Последние годы украсили Петербург серией безликих памятников, которые предназначены напомнить о тех, о ком и так все помнят и кто достоин лучшей бронзовой доли. Памятники Чайковскому и Есенину в Таврическом саду, памятник Жукову в парке Победы, памятник Ахматовой на улице Восстания — все они лишь поспешная дань юбилейной моде, ничего не выражающие и безмерно скучные образцы официозной скульптуры. Занятно, что обсуждавшийся некогда проект конного монумента маршалу Жукову, который собирались установить на пересечении проспектов Стачек и Ленинского, был благополучно похоронен (ну что мы можем противопоставить Клыкову и Красной площади?). Отказаться же вовсе от этой дани не смогли. Так появился компромиссный вариант: уже не на том месте, а на куда менее выгодном, он всего лишь пополнил и без того обширную семью славных бронзовых солдат в парке Победы.
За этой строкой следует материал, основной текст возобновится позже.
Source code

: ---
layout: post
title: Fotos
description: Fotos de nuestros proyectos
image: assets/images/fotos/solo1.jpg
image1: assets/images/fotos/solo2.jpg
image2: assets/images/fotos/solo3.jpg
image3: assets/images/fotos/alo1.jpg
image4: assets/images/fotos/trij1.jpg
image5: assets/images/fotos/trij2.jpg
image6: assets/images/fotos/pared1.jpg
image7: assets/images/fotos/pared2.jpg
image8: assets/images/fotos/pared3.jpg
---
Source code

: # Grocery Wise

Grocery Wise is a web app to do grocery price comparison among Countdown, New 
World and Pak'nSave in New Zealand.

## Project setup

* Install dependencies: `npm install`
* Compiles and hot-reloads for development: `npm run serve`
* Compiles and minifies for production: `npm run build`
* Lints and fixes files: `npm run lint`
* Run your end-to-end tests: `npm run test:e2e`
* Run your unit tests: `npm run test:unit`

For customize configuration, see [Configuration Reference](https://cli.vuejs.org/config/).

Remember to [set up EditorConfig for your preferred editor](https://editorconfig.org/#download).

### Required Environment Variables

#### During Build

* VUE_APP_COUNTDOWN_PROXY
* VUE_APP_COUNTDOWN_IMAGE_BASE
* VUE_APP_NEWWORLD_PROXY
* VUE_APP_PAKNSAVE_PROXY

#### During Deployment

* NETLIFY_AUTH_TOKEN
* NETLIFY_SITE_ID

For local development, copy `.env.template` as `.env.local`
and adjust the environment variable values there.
Безусловных фаворитов среди недавно установленных монументов, пожалуй, только два: памятник Чижику-Пыжику работы Резо Габриадзе и памятник Александру III Паоло Трубецкого. Первый отвечает запросам либеральной интеллигенции как символ истинной свободы творчества (недаром памятник время от времени исчезает, а затем вновь появляется на своем постаменте). Второй же обернулся вожделенным символом стабильной государственности. Солидный возраст и бурная история монумента Трубецкого не только не мешают называть его "новым", но и придают ему столь необходимую настоящему петербургскому памятнику ауру мученичества. Когда, собственно, происходили эти мучения и почему восторжествовала справедливость — не так уж важно. Зато оба памятника отвечают не только идеологическим, но и художественным требованиям, о которых сейчас редко кто вспоминает. И если учесть, что новых памятников мало, что город меняется медленно и неохотно, то две новые фигуры в прославленном петербургском пантеоне — это уже неплохо.